What are we doing? Why are we here? I don't pose those questions in an existential, life-is-just-a-turtle's-dream-in-outer-space fashion, more in an immediate sense. Why is everyone in college football crowding around a television to find out the nation's four best teams on October 28?
Don't get me wrong. I know exactly why. ESPN is underwriting the entire Playoff enterprise, and in return wants to drive ratings, both on Tuesday nights and through the rest of the week - "SATURDAY NIGHT! PLAYOFF NO. 5 VS. PLAYOFF NO. 8... ON ESPN!" - and because the selection committee wants to follow precedent the public has come to expect. The Associated Press has been releasing a weekly top 25 since 1936, so they're going to release a top 25, too. The BCS released its first batch of rankings sometime in mid- to late-October, so the committee is releasing its first rankings in late October, too.
It's interesting how that is the precedent they choose to follow when they have a much more apples-to-apples precedent they are choosing to reject. The NCAA's basketball selection committee meets at several points throughout the year, but doesn't release a peep to the public until Selection Sunday.
There is a great reason for that. They don't want to defend their selection of Wichita State as a No. 6 seed in the Midwest Region with half a season still to play, because they're not in the business of evaluating novels with half the pages still blank. Their Playoff colleagues disagree, and so they're poised to strap on their Kevlar vests and tell the media why - for example - they have Arizona State six spots lower than the AP poll with six games still to play.

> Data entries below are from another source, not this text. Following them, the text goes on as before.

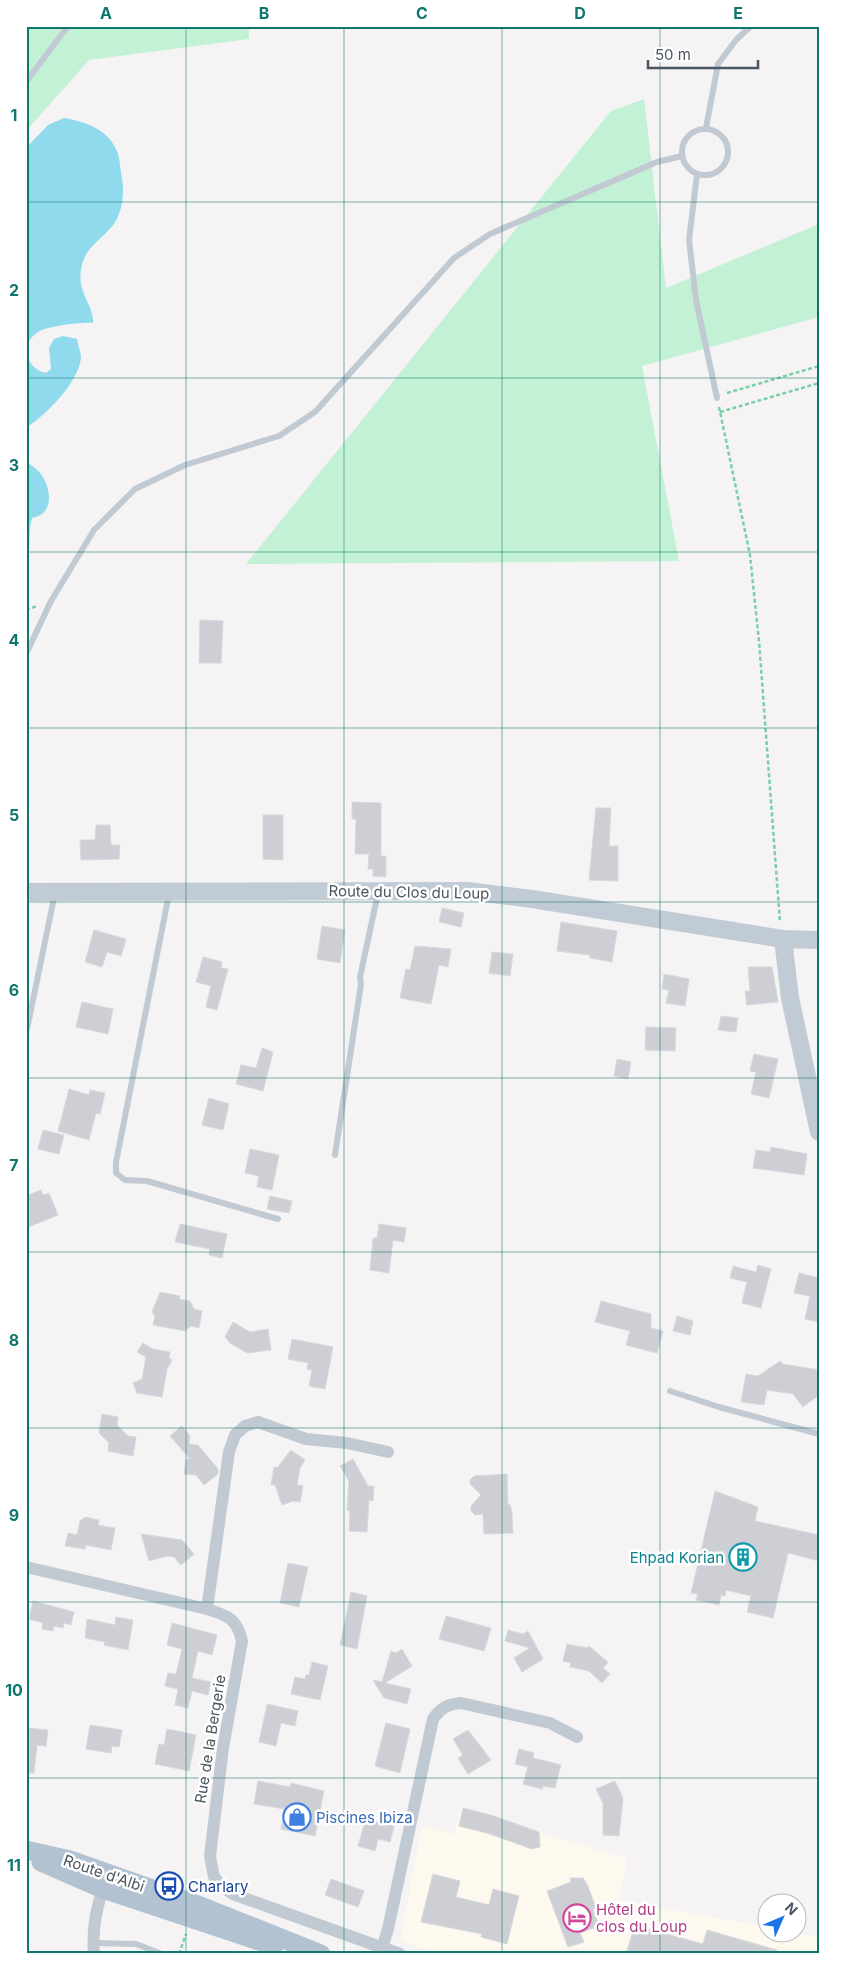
<svg xmlns="http://www.w3.org/2000/svg" width="845" height="1980" viewBox="0 0 845 1980" font-family="Inter,sans-serif">
<rect width="100%" height="100%" fill="#f5f3f3"/>
<!-- commercial -->
<path fill="#fdf9ef" d="M461 1807 492 1814 543 1833 627 1859 619 1900 767 1927 768 1932 795 1933 819 1937V1954H436L400 1941 422 1826 454 1834Z"/>
<!-- green -->
<path fill="#c3f1d5" d="M26 26H249V39L89 60 26 131Z
M644 99 666 288 819 224V317L642 366 679 561 246 564 611 111Z"/>
<!-- water -->
<path fill="#90daee" d="M64 118C87 122 110 130 118 154 120 160 120 167 121 173 124 187 124 200 119 214 111 237 86 241 81 269 77 294 94 304 93 323 82 322 47 326 38 332 19 344 26 369 46 373L51 369 49 348 54 339 63 336 77 339C78 346 81 352 81 358 78 383 46 415 26 428V148L48 125Z
M26 461C32 466 39 470 43 477 52 493 53 514 32 518 27 535 32 548 26 563Z"/>
<!-- building -->
<path fill="#cdcfd5" stroke="#d7d9de" d="M200 620 223 621 221 663H199Z
M352 802 381 803V856H386V877L373 876V869H368L369 854H355L356 819H352Z
M596 808H611L609 846H618V881L589 880Z
M263 815H283V860L263 859Z
M96 825H110L111 845H120L119 859 81 860 80 840H95Z
M442 908 464 913 461 927 439 922Z
M561 922 617 931 612 962 590 958V955L557 951Z
M322 926 345 930 340 963 317 959Z
M94 930 126 939 121 956 107 952 102 967 85 962Z
M415 946 451 949 448 967 439 965 431 1004 400 998 406 969 410 970Z
M492 952 513 954 510 976 489 973Z
M203 957 222 962 221 968 228 969 217 1010 206 1007 211 986 196 982Z
M748 967H772L778 1002 747 1005 745 991H750Z
M664 974 689 979 685 1006 666 1003 669 990 662 989Z
M82 1002 113 1009 108 1034 76 1027Z
M721 1016 738 1018 736 1032 718 1030Z
M646 1027 676 1028 675 1051 645 1050Z
M262 1048 273 1052 263 1091 236 1084 241 1065 256 1068Z
M754 1054 778 1059 769 1098 751 1094 756 1072 750 1071Z
M617 1059 631 1062 628 1079 614 1076Z
M69 1089 89 1095 90 1090 105 1093 100 1114 96 1113 89 1140 58 1131Z
M209 1098 229 1104 223 1130 202 1125Z
M43 1130 64 1135 59 1154 38 1149Z
M771 1147 807 1154 804 1175 753 1168 756 1150 770 1152Z
M250 1149 279 1155 272 1190 257 1187 259 1176 245 1173Z
M41 1190 43 1195 49 1193 58 1215 26 1228V1196Z
M270 1196 292 1201 289 1213 267 1209Z
M180 1224 227 1234 222 1258 209 1255 210 1249 175 1242Z
M379 1224 406 1228 404 1242 393 1240 389 1273 370 1270 373 1238H377Z
M758 1265 771 1269 761 1308 742 1303 747 1282 730 1278 733 1266 756 1272Z
M799 1273 819 1278V1322L805 1319 810 1296 794 1293Z
M160 1292 180 1296 179 1299 190 1301 194 1309 202 1311 199 1328 191 1326 185 1331 153 1325 155 1316 152 1312Z
M601 1301 651 1314V1328L663 1331 657 1353 626 1345 630 1331 595 1322Z
M677 1316 693 1321 690 1335 673 1331Z
M233 1322 250 1332 268 1329 271 1350 247 1353 230 1343 225 1337Z
M292 1339 333 1347 325 1389 309 1386 312 1370 307 1369 308 1363 288 1359Z
M143 1343 153 1349 170 1352 169 1358 172 1360 167 1369 162 1397 137 1393 133 1383 142 1379 146 1357 137 1352Z
M780 1361 783 1364 819 1370V1395L803 1407 793 1394 767 1390 764 1405 741 1402 746 1374 758 1376Z
M102 1414 118 1417 117 1425 128 1436 136 1437 133 1456 108 1451 109 1443 99 1433Z
M182 1426 190 1436 189 1444 198 1445 218 1469V1474L204 1485 196 1475 184 1474 186 1459H190L170 1436Z
M291 1450 305 1460 300 1468 297 1485 303 1486 300 1502 293 1501 282 1505 275 1485H271L274 1467 277 1468Z
M353 1459 368 1486H374L373 1501 369 1500 367 1532 349 1531 350 1511 347 1510 349 1481 340 1466Z
M507 1474 508 1505H510L512 1512 513 1533 484 1534 483 1514 475 1515 471 1511V1506L481 1495 470 1484V1480L474 1476Z
M715 1491 758 1507 755 1521 819 1535V1561L788 1553 773 1618 747 1612 751 1596 726 1590 725 1596 721 1595 719 1605 696 1600 698 1594 691 1593Z
M85 1517 99 1520 98 1525 115 1528 111 1550 86 1545 85 1549 65 1546 68 1533 77 1535 80 1521Z
M141 1534 182 1540 194 1554 181 1565 174 1557 167 1556 149 1561Z
M288 1563 308 1567 299 1607 280 1603Z
M351 1592 367 1596 357 1649 340 1645Z
M33 1601 74 1612 71 1625 64 1623 63 1628 54 1626 53 1631 42 1629 43 1623 29 1619Z
M446 1616 491 1628 484 1651 439 1639Z
M116 1617 133 1620 128 1650 104 1645 105 1642 85 1638 87 1619 115 1625Z
M172 1623 217 1635 212 1655 198 1651 192 1678 211 1682 208 1695 192 1691 188 1708 175 1705 178 1689 165 1686 168 1673 176 1674 182 1649 167 1645Z
M508 1630 523 1634 528 1631 543 1659 522 1672 514 1658 530 1648 505 1641Z
M567 1644 587 1648 589 1646 608 1662 603 1668 610 1674 602 1683 589 1671 570 1667 571 1663 563 1661Z
M402 1649 412 1666 385 1683 411 1689 407 1704 384 1698 373 1680 382 1682 391 1651 396 1653Z
M312 1662 328 1666 320 1700 291 1694 295 1677 305 1679 306 1675H309Z
M267 1704 298 1711 295 1726 281 1723 276 1746 259 1742Z
M386 1723 410 1729 400 1773 375 1766Z
M90 1725 122 1730 119 1747 112 1746 111 1753 86 1749Z
M26 1728 48 1730 46 1746 37 1745 34 1773H26Z
M167 1729 196 1735 189 1771 155 1764 159 1744 164 1745Z
M468 1730 491 1760 468 1774 458 1758 463 1755 453 1739Z
M519 1749 534 1753 533 1758 561 1765 555 1788 543 1786 542 1789 523 1784 528 1767 515 1764Z
M258 1781 290 1787 291 1783 324 1791 315 1836 281 1829 285 1809 254 1804Z
M615 1781 623 1798 619 1836 603 1835V1803L596 1789Z
M463 1808 491 1815 539 1832 540 1847 532 1849 487 1833 459 1826Z
M366 1818 394 1826 390 1842 378 1839 375 1851 358 1846Z
M433 1874 460 1881 456 1897 489 1905 493 1889 519 1896 507 1944 481 1937 482 1934 421 1922Z
M570 1878H583L587 1884 596 1908 593 1909 599 1926 580 1933 584 1942 568 1947 547 1891 571 1882Z
M331 1879 364 1891 358 1907 325 1895Z
M635 1925 703 1944 707 1930 777 1950V1954H626Z"/>
<g fill="none" stroke-linecap="round" stroke-linejoin="round">
<!-- path -->
<path stroke="#7ad0a6" stroke-width="2.5" stroke-dasharray="4 2.5" stroke-linecap="butt" d="M727 393 819 366
M719 407 750 555 759 641 780 922
M720 412 819 383
M26 610 37 606
M179 1954 186 1934"/>
<!-- lane -->
<path stroke="#c1cad2" stroke-width="6" d="M26 82 68 26
M706 128 718 64 736 40 751 26
M682 152a23 23 0 1 1 46 0a23 23 0 1 1-46 0Z
M697 174 689 240 696 300 717 398
M26 654 51 601 94 530 135 489 185 465 279 436 315 412 454 258 490 234 657 162 682 156
M169 894 116 1162V1173L125 1180 147 1181 278 1219
M26 1034 55 893
M335 1155 361 984 360 977 378 893
M670 1391 719 1407 819 1434
M93 1943 136 1944 162 1954"/>
<!-- street -->
<path stroke="#c1cad2" stroke-width="12" d="M26 1567 207 1609C228 1616 237 1618 242 1641L223 1748 210 1856 214 1877 221 1886 233 1894 400 1954
M207 1609 229 1452 235 1435 245 1426 258 1422 306 1439 347 1443 388 1452
M382 1948 388 1929 433 1719C441 1708 447 1704 461 1703L550 1723 577 1737
M94 1954C92 1932 96 1909 103 1889"/>
<!-- secondary -->
<path stroke="#c1cbd6" stroke-width="18" d="M26 892 467 891 532 899 783 939 819 940
M783 939 790 998 819 1132"/>
<!-- primary -->
<path stroke="#b3c2d1" stroke-width="19" d="M26 1850 70 1860 198 1905 321 1954
M41 1862 103 1889 274 1946"/>
</g>
<!-- grid -->
<path fill="none" stroke="#0f766e" stroke-width="1" stroke-opacity="0.55" d="M186 26V1954M344 26V1954M502 26V1954M660 26V1954M26 202H819M26 378H819M26 552H819M26 728H819M26 902H819M26 1078H819M26 1252H819M26 1428H819M26 1602H819M26 1778H819"/>
<!-- icons -->
<defs>
<g id="building-ring" transform="scale(1.4375)"><circle r="9.5" fill="#fff" stroke="#0f9aa8" stroke-width="1.5"/><path d="M-4-6H4V6H1V3H-1V6H-4ZM-2.5-4.3h1.7v1.8h-1.7ZM.8-4.3h1.7v1.8H.8ZM-2.5-1h1.7V.8h-1.7ZM.8-1h1.7V.8H.8Z" fill="#0f9aa8"/></g>
<g id="shop-ring" transform="scale(1.4375)"><circle r="9.5" fill="#fff" stroke="#3f7fe0" stroke-width="1.5"/><path d="M-5-2.5h2.3a2.7 3.5 0 0 1 5.4 0H5L5.5 6h-11ZM-1.5-2.5h3a1.5 2.3 0 0 0-3 0Z" fill="#3f7fe0"/></g>
<g id="bus-ring" transform="scale(1.4375)"><circle r="9.5" fill="#fff" stroke="#1a4fb4" stroke-width="1.5"/><path d="M-5-6H5V4H4V6H2V4H-2V6H-4V4H-5ZM-3.5-4V0h7V-4ZM-3.5 1.2v1.5H-2V1.2ZM2 1.2v1.5H3.5V1.2Z" fill="#1a4fb4"/></g>
<g id="hotel-ring" transform="scale(1.4375)"><circle r="9.5" fill="#fff" stroke="#d1479c" stroke-width="1.5"/><path d="M-6-4.5h1.5V1H6V5H4.5V3h-9V5H-6ZM-4 0a1.8 1.8 0 1 1 3.6 0ZM.5 0V-2.5h3Q6-2.5 6 0Z" fill="#d1479c"/></g>
</defs>
<g fill-rule="evenodd">
<use href="#building-ring" x="743" y="1557"/>
<use href="#shop-ring" x="297" y="1817"/>
<use href="#bus-ring" x="169" y="1886"/>
<use href="#hotel-ring" x="577" y="1918"/>
</g>
<g text-anchor="middle" dominant-baseline="central" stroke-width="5" stroke-linejoin="round" paint-order="stroke">
<!-- street labels -->
<g font-size="15" fill="#4a5661" stroke="#fff">
<text transform="translate(409 892) rotate(1)">Route du Clos du Loup</text>
<text transform="translate(210 1739) rotate(-81)">Rue de la Bergerie</text>
<text transform="translate(104 1873) rotate(19)">Route d'Albi</text>
</g>
<!-- culture labels -->
<g font-size="15" fill="#0d838f" stroke="#fff" text-anchor="end">
<text x="724" y="1557">Ehpad Korian</text>
</g>
<!-- shop labels -->
<g font-size="15" fill="#366cbe" stroke="#fff" text-anchor="start">
<text x="316" y="1817">Piscines Ibiza</text>
</g>
<!-- transit labels -->
<g font-size="15" fill="#164399" stroke="#fff" text-anchor="start">
<text x="188" y="1886">Charlary</text>
</g>
<!-- hotel labels -->
<g font-size="15" fill="#b23c85" stroke="#fff" text-anchor="start">
<text x="596" y="1909">Hôtel du<tspan x="596" dy="17">clos du Loup</tspan></text>
</g>
</g>
<!-- border -->
<rect width="845" height="1980" fill="none" stroke="#ffffff" stroke-width="55"/>
<!-- north arrow -->
<g transform="translate(782 1918) rotate(45)"><circle r="24" fill="#ffffff" stroke="#b7bbc0"/>
<path d="M0-4L9 19L0 12L-9 19Z" fill="#1a73e8"/>
<text y="-8" font-size="14" font-weight="bold" text-anchor="middle" fill="#4a5661">N</text>
</g>
<!-- scale -->
<path d="M648 60v8h110v-8" fill="none" stroke="#4a5661" stroke-width="2.5"/>
<text x="655" y="60" font-size="15" fill="#4a5661" stroke="#ffffff" stroke-width="4" paint-order="stroke">50 m</text>
<rect x="28" y="28" width="790" height="1924" fill="none" stroke="#0f766e" stroke-width="2"/>
<g font-size="16" text-anchor="middle" font-weight="bold" fill="#0f766e">
<text x="106" y="19">A</text>
<text x="264" y="19">B</text>
<text x="422" y="19">C</text>
<text x="580" y="19">D</text>
<text x="738" y="19">E</text>
<text x="14" y="121">1</text>
<text x="14" y="296">2</text>
<text x="14" y="471">3</text>
<text x="14" y="646">4</text>
<text x="14" y="821">5</text>
<text x="14" y="996">6</text>
<text x="14" y="1171">7</text>
<text x="14" y="1346">8</text>
<text x="14" y="1521">9</text>
<text x="14" y="1696">10</text>
<text x="14" y="1871">11</text>
</g>
</svg>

The committee has met 12 hours over the last two days (why in the world would people already working 80 hours a week devote two days of weekly travel to something that can be done in two hours over the phone is beyond me, but it's their time to waste) to formulate their top 25. Maybe they'll copy the AP and coaches' polls, or maybe they'll follow the computers' path and roll out an all-SEC top four. Either way, it doesn't matter. Not one bit. No one's destiny is getting changed tonight. Take Ole Miss, for example. The Rebels probably won't be in the top four tonight, but whether they're No. 2, No. 12, or No. 20 their destiny still lies completely in their hands. Beat Auburn, beat Mississippi State and beat Georgia in the SEC Championship and they are in. Tonight doesn't change that.
I don't worry about the committee's ability to do the job they were formed to do - picking four teams for a playoff, and filling in four games of filler around them - because the job will be simultaneously effortless and impossible no matter what method is used. Some in the media will criticize the rankings no matter how they stack up, but not me. If the season plays out like most others there will be three teams obviously in, and three others that are realistically impossible to distinguish from one another. Two of those hypothetical teams will be apoplectic, but that won't be the committee's fault - it's a necessity of the evil when there are only four golden tickets in circulation.
I do worry about the committee undermining its credibility before the Playoff even gets off the ground. They'll release 150 individual rankings - six different sets of top 25's - before December 7. That's 150 opportunities for critics to catch the committee contradicting its own intentionally vague criteria - and believe me, there are plenty who will make their living doing just that.
And I'll admit part of my disappointment with with the committee releasing rankings so early in the process is purely selfish. I didn't want to hear a syllable of communication from the committee until the semifinals had been picked, with chairman Jeff Long pulling logos out of envelopes David Stern-style. I wanted the Wizard of Oz to stay behind his curtain as long as possible. I want the drama.
Mostly, I'm just a fan of college football's best-in-sports regular season, and view the success of the College Football Playoff as a necessary vehicle to defend it against turning college football into a miniaturized version of the NFL. And tonight's event is just one big chance to crash this new car into a light pole before we even drive it off the lot.